Exercise objective >>
From the listing below, copy only the lines running from the line that contains "Using the useState" to the line that contains "byte cezar;", both included.
[Dataset]
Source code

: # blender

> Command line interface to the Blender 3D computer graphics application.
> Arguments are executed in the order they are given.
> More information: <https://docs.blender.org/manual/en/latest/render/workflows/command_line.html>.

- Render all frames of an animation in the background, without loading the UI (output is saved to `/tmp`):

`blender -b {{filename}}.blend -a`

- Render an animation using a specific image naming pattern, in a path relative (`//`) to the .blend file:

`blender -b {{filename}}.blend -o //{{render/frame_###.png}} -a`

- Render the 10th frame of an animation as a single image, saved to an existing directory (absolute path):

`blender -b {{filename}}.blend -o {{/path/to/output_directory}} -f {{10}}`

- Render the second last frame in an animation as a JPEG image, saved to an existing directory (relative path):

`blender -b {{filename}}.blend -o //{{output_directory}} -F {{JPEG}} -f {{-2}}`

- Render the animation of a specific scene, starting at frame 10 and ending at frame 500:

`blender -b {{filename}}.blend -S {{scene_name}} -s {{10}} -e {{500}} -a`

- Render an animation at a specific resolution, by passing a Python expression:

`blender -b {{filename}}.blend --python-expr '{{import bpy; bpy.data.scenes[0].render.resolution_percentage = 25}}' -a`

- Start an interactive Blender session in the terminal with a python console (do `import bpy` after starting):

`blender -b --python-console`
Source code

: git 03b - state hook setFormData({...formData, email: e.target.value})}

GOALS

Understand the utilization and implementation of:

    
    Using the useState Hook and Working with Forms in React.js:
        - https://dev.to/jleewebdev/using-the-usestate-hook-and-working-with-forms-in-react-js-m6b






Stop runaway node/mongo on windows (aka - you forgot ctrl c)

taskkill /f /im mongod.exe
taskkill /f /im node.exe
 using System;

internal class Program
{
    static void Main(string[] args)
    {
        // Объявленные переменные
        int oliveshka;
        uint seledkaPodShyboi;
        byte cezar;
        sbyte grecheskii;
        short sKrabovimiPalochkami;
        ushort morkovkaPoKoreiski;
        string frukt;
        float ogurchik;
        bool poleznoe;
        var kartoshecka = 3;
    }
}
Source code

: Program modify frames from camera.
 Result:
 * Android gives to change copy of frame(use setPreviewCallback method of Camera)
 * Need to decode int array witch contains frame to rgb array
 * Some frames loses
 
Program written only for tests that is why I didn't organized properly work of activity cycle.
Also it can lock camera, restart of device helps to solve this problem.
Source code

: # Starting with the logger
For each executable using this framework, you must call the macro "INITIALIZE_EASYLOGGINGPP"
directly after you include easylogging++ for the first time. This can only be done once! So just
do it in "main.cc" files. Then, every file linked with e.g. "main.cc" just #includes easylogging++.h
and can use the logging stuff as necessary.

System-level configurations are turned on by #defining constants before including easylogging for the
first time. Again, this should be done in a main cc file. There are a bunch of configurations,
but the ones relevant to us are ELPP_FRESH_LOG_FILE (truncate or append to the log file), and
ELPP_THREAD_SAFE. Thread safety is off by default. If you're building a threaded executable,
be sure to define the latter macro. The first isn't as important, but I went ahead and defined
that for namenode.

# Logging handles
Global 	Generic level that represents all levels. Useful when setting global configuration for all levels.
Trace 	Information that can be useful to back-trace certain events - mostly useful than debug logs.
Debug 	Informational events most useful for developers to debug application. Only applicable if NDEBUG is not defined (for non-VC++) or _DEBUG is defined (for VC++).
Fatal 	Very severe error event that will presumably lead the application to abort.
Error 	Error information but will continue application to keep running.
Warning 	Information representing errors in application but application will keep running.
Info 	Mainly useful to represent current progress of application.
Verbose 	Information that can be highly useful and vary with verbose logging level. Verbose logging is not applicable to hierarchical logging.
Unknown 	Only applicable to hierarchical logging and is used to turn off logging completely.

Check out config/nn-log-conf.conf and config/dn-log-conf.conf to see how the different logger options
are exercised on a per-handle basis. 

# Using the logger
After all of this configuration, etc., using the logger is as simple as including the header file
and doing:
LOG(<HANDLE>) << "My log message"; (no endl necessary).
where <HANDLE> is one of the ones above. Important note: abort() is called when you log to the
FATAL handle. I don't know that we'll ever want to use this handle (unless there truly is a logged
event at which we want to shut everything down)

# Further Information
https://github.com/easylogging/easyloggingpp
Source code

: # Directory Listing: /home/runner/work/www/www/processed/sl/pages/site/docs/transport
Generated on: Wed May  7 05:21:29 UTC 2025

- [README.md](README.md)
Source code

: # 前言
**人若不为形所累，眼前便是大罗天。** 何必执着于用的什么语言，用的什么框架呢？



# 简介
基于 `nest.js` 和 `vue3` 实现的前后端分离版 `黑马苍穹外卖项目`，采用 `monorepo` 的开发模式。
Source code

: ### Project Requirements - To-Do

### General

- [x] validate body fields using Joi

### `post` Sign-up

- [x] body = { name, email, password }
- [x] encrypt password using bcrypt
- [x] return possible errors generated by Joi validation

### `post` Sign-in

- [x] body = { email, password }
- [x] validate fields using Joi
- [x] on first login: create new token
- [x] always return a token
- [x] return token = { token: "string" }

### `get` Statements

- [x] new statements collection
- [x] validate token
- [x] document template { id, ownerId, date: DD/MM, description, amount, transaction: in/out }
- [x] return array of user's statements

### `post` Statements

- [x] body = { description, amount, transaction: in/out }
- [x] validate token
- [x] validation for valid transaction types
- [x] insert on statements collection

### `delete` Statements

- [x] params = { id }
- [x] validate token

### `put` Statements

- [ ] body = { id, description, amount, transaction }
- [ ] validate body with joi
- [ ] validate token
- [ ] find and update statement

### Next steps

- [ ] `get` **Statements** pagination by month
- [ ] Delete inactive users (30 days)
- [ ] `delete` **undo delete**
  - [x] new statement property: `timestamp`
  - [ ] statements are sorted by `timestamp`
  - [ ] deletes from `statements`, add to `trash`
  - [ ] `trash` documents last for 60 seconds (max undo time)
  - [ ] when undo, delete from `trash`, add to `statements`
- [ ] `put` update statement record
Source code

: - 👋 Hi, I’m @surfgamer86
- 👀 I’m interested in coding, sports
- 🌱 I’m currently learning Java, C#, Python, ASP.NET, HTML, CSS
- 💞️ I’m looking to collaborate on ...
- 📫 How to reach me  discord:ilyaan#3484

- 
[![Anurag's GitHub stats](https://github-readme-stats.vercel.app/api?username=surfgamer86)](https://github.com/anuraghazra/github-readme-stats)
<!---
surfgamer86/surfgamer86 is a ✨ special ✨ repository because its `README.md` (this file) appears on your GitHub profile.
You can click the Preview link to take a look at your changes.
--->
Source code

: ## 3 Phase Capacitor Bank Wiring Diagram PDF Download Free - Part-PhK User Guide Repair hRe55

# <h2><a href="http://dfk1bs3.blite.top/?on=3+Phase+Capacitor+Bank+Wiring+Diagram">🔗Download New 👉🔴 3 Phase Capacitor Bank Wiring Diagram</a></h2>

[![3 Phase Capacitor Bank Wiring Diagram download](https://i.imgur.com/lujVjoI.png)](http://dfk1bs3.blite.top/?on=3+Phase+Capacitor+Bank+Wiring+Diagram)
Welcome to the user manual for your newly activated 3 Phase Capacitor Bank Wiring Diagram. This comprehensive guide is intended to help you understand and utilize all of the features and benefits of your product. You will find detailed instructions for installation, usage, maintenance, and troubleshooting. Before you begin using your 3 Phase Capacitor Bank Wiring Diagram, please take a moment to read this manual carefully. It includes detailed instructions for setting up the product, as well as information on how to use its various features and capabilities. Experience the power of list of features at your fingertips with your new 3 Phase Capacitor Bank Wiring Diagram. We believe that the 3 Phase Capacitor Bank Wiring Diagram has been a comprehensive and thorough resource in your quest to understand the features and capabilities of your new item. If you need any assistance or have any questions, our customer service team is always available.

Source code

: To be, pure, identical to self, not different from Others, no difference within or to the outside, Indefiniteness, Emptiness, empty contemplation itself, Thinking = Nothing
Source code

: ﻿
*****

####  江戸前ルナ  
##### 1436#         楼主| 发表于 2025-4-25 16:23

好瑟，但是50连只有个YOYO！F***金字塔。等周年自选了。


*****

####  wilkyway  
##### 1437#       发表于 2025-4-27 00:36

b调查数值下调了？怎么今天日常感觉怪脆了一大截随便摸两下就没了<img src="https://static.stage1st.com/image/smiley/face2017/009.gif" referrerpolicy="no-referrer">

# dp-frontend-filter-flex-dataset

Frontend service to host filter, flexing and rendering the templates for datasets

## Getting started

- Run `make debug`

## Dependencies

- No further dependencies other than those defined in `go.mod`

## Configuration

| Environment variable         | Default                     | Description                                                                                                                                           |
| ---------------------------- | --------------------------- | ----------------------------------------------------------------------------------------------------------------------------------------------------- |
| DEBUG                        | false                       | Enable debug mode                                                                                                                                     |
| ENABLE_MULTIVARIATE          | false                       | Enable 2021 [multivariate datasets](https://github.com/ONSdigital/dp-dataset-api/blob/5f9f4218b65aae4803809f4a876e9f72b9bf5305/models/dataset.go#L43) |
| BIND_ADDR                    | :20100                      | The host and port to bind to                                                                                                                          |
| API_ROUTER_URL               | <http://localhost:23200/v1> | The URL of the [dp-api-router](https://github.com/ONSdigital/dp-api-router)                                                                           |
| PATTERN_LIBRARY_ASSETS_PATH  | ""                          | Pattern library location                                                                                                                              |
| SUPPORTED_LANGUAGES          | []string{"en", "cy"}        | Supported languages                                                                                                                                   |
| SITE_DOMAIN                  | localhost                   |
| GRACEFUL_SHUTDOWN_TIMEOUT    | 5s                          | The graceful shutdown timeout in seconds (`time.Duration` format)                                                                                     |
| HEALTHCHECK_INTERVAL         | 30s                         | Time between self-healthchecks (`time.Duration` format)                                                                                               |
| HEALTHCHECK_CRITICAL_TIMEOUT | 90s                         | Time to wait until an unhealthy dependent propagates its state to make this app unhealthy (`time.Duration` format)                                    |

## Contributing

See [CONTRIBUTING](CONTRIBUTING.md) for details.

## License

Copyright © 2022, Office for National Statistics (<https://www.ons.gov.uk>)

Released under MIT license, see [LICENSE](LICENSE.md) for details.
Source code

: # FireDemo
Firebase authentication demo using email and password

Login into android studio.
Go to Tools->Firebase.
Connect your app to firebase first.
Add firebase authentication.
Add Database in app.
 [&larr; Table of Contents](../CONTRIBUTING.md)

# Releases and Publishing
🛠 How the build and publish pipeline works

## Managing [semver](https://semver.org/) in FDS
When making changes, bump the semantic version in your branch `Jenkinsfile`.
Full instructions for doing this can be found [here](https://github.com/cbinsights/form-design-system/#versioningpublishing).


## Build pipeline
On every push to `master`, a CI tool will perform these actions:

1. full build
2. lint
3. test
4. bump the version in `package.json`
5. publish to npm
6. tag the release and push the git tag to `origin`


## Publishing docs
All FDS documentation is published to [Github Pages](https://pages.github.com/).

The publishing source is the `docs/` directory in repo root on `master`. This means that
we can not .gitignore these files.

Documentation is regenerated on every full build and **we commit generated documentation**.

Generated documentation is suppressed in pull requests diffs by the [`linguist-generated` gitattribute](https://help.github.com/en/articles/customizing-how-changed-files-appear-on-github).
[/Dataset]
Result of the task >>
    Using the useState Hook and Working with Forms in React.js:
        - https://dev.to/jleewebdev/using-the-usestate-hook-and-working-with-forms-in-react-js-m6b






Stop runaway node/mongo on windows (aka - you forgot ctrl c)

taskkill /f /im mongod.exe
taskkill /f /im node.exe
 using System;

internal class Program
{
    static void Main(string[] args)
    {
        // Объявленные переменные
        int oliveshka;
        uint seledkaPodShyboi;
        byte cezar;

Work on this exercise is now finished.